Too many mass immigration proponents gloss over the real costs and drain on America's public resources that chain migration causes. And you hardly ever hear a peep in lame-stream news media. A rare exception comes from Bloomberg, in an essay by a Princeton researcher.
Professor Marta Tienda notes the combination of unlimited visas for naturalized citizens' parents and the pathetically low 125 percent of poverty income threshold for immigrants to be able to sponsor relatives outside the nuclear family (i.e., parents and young children).
The Senate amnesty bill does little to improve the situation of chain migration, importing more and more "mature" immigrants who drain U.S. health care, including Medicare and Medicaid. This arises from visa categories for elderly parents, adult siblings, and adult children. Writes Tienda:
But the rules that also allow them, after they become U.S. citizens, to sponsor their parents have produced a rapid increase, over the past three decades, in the share of legal immigrants who arrive at age 50 or older, especially from countries such as China, India, and the Philippines. ...
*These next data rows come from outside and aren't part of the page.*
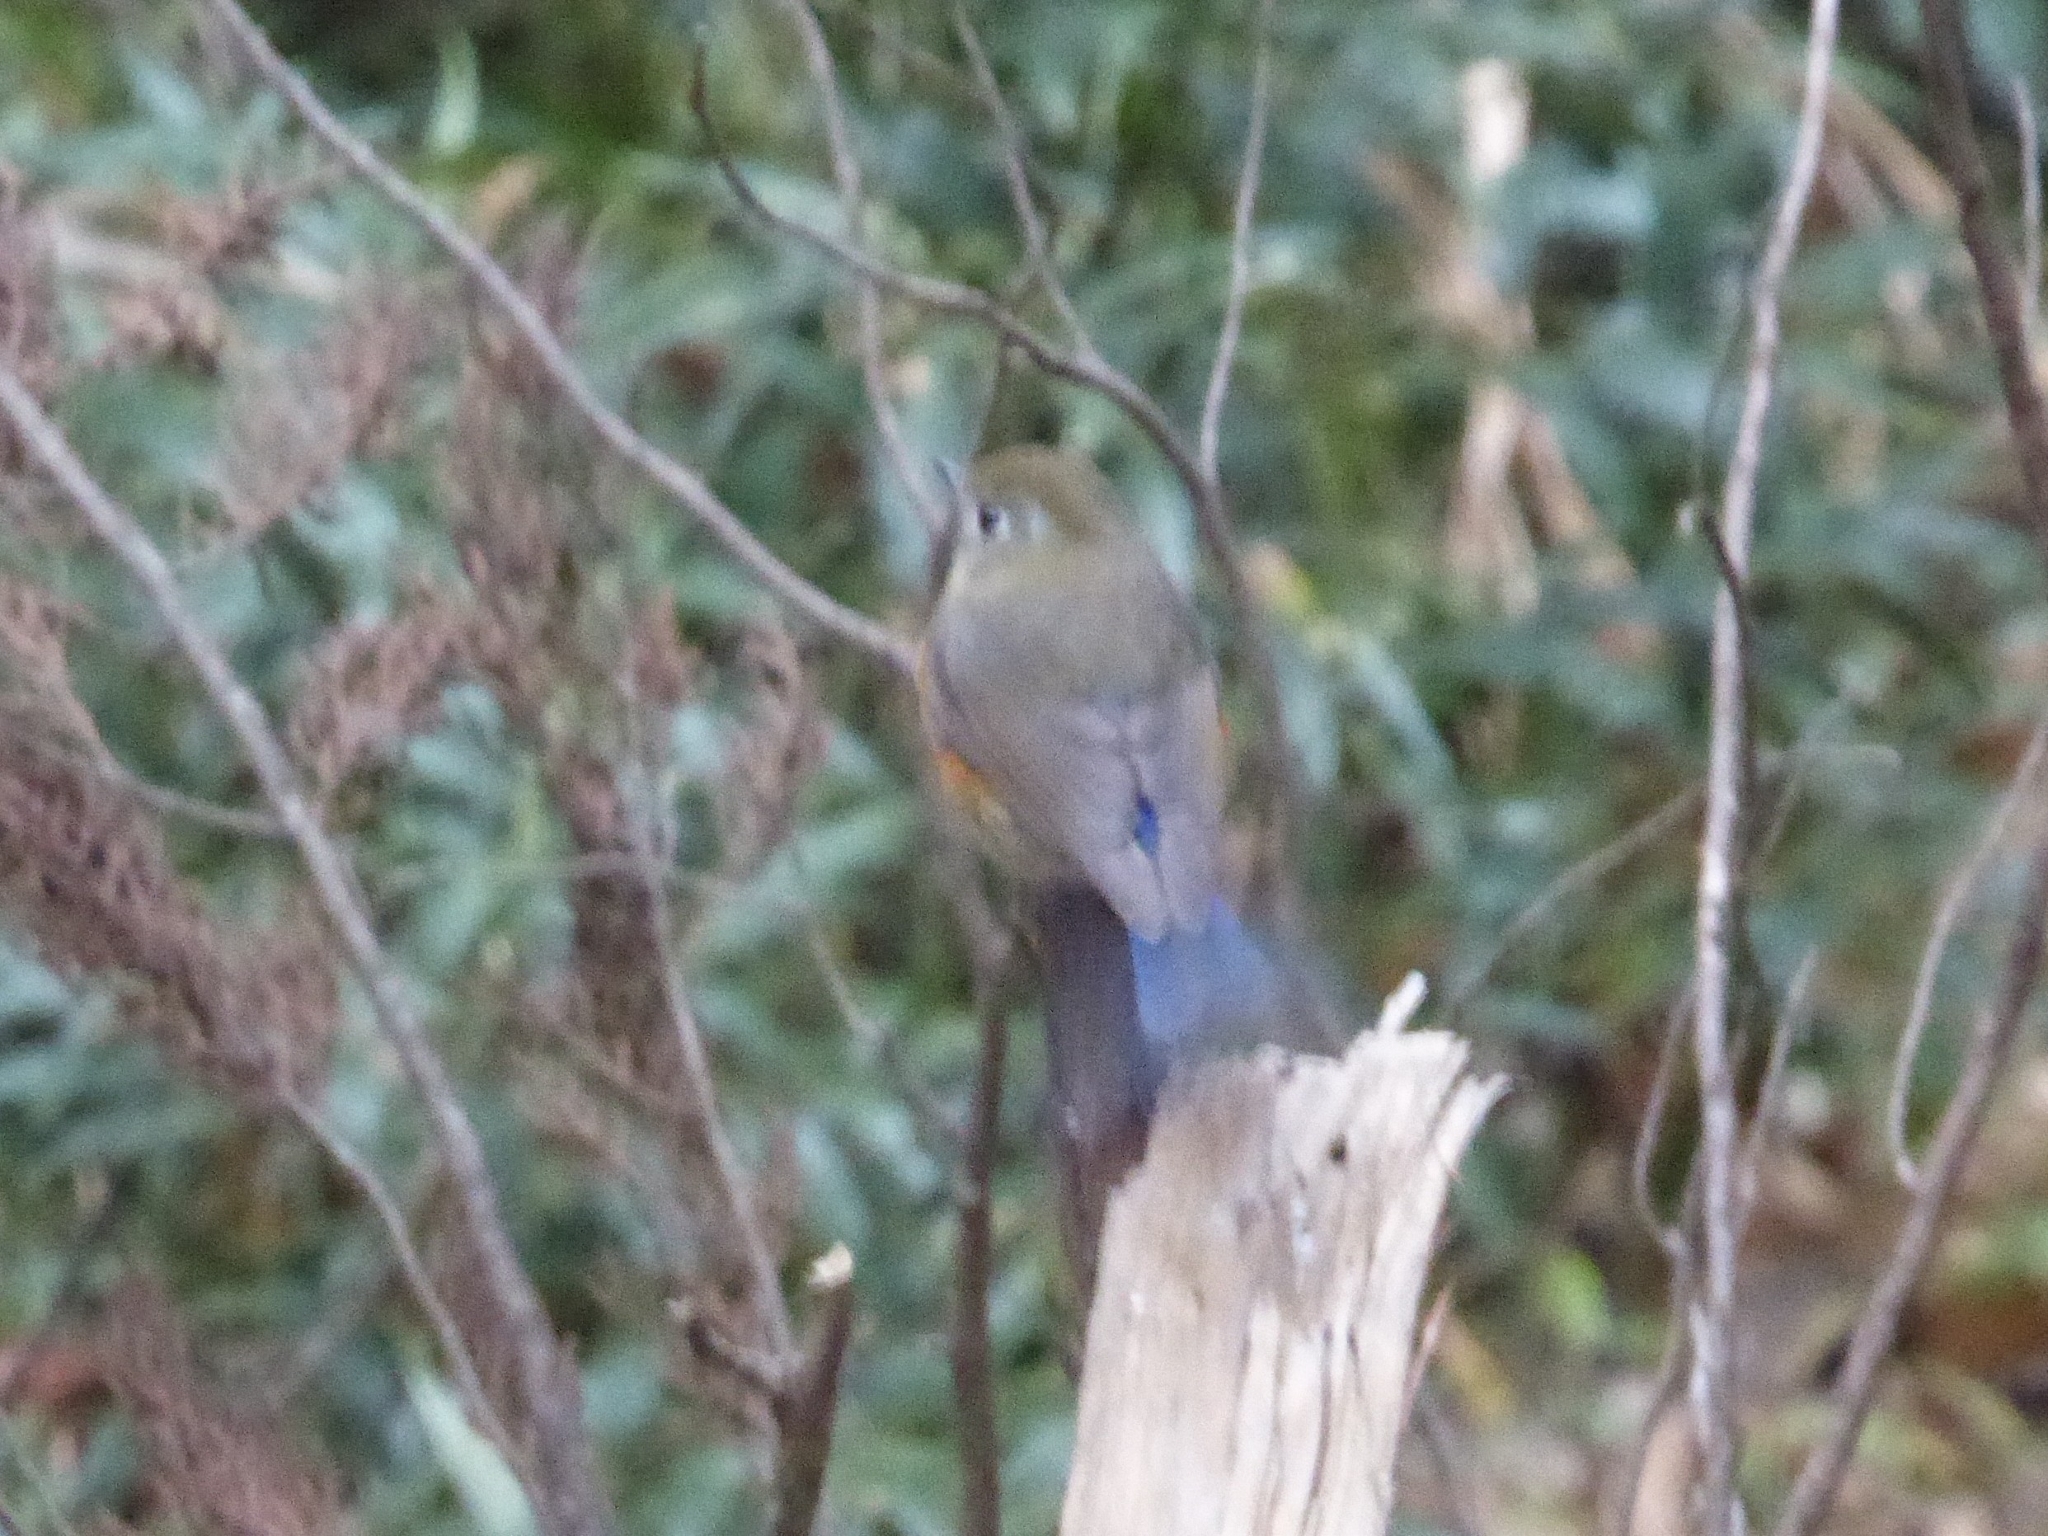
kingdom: Animalia
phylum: Chordata
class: Aves
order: Passeriformes
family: Muscicapidae
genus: Tarsiger
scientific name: Tarsiger rufilatus
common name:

My research shows that every 100 legal immigrants from Asia admitted from 1996 to 2000 sponsored almost 400 relatives by 2009, of whom one-quarter were age 50 or older. The vast majority of immigrant seniors are parents of naturalized citizens. If visas for these people aren't restricted, then Congress should strengthen enforcement-of-support requirements for sponsored parents by enforcing those requirements currently on the books.
My own research shows the fiscal burden that the older links of chain migration impose on America's health system. Amnesty only exacerbates the chain drain. Therefore, it would seem preferable that we end chain migration altogether.
For immigrants' older parents, a temporary visa that may be perpetually renewed should supplant green cards; a low, tight annual cap should be put in place for how many immigrant parents we accept; and sponsors should have to buy the parents an comprehensive health insurance policy up front, as well as be billed for their sponsored visa-holders' use of public health care resources. That's the only fair way to balance the national interest with visa sponsors' requested privilege.
Professor Tienda's conclusion puts the issue clearly and rightly:
Particularly in a period of tight fiscal constraints and an aging population, Congress needs to consider whether we can still afford policies designed in the 1960s, at the end of the baby boom, when the newly enacted Medicare and Medicaid programs didn't cost nearly as much as they do today.
We should base our decisions about family visas on evidence about the costs of late-age migration rather than on sentimental ideas about reuniting extended families.